Maine has four types of school departments: the first is a local school, one which serves only one municipality, and is headed by a superintendent. Usually, it serves kindergarten through grade 12, although some only go to grade 8. Usually, independent school districts which do not have a high school are not totally independent; they are part of a school union, the second type of school district.

A school union is two or more school departments that share a superintendent but nothing else; each town has an independent school board. Usually, only one of the schools in the school union has a high school, but unlike MSADs (discussed below), students in the whole school union are not compelled to attend that school. School union students are given a choice of neighboring school districts, and the school union pays for the student's tuition.

• _Information provided_

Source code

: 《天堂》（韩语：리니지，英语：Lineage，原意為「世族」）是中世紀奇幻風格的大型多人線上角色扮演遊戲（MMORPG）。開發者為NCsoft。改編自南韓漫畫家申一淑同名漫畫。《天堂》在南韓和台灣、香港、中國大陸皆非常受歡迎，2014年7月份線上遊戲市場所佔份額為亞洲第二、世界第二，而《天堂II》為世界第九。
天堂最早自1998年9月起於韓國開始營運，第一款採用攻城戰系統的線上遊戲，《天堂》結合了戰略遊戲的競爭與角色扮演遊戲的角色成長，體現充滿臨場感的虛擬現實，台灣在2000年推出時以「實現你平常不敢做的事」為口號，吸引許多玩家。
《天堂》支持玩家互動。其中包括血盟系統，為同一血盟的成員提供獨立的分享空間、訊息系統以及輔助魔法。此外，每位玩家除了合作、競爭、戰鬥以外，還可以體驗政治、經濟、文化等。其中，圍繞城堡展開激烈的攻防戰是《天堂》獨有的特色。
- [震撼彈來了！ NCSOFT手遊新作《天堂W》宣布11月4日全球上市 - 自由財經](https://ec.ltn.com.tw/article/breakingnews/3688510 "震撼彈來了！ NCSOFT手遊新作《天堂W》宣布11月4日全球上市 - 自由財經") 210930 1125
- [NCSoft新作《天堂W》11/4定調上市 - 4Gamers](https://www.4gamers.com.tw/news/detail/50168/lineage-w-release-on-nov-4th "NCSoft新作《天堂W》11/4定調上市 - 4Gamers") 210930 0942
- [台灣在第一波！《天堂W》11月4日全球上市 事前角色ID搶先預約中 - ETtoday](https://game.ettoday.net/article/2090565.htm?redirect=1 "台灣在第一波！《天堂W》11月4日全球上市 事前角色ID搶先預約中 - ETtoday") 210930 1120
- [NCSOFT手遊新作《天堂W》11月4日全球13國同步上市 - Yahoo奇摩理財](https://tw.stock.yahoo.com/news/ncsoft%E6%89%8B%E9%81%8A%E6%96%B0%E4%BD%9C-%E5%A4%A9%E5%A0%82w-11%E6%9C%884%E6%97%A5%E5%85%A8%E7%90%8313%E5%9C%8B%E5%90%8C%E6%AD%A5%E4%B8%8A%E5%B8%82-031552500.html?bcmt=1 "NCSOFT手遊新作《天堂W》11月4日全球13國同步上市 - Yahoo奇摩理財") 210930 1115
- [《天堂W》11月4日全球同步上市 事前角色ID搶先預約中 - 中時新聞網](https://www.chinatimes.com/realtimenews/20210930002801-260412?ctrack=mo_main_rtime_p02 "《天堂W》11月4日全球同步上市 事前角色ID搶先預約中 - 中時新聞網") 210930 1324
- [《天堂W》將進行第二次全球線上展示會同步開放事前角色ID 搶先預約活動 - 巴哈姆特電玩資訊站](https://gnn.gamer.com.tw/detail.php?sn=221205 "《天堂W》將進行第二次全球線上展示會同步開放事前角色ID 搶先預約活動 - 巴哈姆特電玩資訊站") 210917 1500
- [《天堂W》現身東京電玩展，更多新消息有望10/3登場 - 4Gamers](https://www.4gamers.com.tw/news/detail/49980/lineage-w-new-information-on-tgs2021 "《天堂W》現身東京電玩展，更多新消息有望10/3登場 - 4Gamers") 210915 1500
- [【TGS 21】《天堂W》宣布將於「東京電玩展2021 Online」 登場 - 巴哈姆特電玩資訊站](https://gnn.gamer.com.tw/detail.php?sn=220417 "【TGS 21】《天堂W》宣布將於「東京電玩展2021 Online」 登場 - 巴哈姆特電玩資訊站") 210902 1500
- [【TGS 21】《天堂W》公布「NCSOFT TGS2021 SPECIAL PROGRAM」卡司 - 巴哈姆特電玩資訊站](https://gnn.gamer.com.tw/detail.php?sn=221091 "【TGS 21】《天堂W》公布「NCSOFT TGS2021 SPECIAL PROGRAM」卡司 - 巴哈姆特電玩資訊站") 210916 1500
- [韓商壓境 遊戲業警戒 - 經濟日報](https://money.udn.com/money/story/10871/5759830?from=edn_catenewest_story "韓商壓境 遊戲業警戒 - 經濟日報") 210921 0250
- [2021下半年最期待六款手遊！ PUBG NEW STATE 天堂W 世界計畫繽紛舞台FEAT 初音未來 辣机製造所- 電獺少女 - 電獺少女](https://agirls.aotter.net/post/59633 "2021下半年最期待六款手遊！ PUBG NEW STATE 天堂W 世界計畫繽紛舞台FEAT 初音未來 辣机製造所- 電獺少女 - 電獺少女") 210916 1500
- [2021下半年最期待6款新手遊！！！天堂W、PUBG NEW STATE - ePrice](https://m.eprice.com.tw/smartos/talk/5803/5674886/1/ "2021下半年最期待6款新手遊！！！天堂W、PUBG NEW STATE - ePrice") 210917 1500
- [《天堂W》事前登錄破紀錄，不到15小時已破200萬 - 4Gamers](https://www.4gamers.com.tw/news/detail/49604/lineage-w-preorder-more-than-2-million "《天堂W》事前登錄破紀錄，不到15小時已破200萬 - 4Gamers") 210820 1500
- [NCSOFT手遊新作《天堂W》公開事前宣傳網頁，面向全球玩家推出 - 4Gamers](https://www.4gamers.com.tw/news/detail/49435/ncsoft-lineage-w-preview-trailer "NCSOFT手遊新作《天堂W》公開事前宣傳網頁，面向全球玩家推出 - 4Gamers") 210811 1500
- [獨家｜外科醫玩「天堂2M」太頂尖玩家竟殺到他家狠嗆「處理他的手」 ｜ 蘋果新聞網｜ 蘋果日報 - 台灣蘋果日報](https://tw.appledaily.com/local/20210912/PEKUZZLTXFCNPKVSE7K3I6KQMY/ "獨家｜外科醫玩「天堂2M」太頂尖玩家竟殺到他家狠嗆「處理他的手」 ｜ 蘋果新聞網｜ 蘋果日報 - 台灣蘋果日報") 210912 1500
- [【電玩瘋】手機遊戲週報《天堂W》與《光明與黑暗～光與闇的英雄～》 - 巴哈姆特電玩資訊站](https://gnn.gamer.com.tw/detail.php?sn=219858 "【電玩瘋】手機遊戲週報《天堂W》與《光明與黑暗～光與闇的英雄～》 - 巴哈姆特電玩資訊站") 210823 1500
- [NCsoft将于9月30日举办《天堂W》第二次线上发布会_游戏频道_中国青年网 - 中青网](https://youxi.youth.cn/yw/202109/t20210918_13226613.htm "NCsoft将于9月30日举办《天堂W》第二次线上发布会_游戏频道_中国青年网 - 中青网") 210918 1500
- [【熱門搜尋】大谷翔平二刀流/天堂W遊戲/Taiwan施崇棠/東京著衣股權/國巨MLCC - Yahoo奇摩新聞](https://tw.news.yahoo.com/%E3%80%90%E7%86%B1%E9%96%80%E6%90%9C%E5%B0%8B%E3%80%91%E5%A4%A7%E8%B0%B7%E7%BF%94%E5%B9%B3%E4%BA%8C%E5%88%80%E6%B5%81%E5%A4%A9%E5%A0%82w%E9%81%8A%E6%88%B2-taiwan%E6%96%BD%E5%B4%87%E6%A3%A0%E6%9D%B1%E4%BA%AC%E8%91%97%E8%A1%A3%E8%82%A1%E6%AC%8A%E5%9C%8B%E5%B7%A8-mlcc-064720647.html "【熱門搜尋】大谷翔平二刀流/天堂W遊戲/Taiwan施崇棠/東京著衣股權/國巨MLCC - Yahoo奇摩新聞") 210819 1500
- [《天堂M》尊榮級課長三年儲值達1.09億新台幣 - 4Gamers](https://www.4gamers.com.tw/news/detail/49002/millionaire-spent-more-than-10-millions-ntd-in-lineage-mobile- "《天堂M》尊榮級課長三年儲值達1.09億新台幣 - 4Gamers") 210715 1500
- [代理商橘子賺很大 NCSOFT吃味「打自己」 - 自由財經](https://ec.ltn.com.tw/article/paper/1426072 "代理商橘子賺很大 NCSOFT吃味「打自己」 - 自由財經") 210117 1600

• _Exercise directions_
Print the part of the text about Maine's school departments from "Maine has four" up to and including "the student's tuition.", word for word. Answer using only the text about Maine's school departments.

• _Answer to this exercise_
Maine has four types of school departments: the first is a local school, one which serves only one municipality, and is headed by a superintendent. Usually, it serves kindergarten through grade 12, although some only go to grade 8. Usually, independent school districts which do not have a high school are not totally independent; they are part of a school union, the second type of school district.

A school union is two or more school departments that share a superintendent but nothing else; each town has an independent school board. Usually, only one of the schools in the school union has a high school, but unlike MSADs (discussed below), students in the whole school union are not compelled to attend that school. School union students are given a choice of neighboring school districts, and the school union pays for the student's tuition.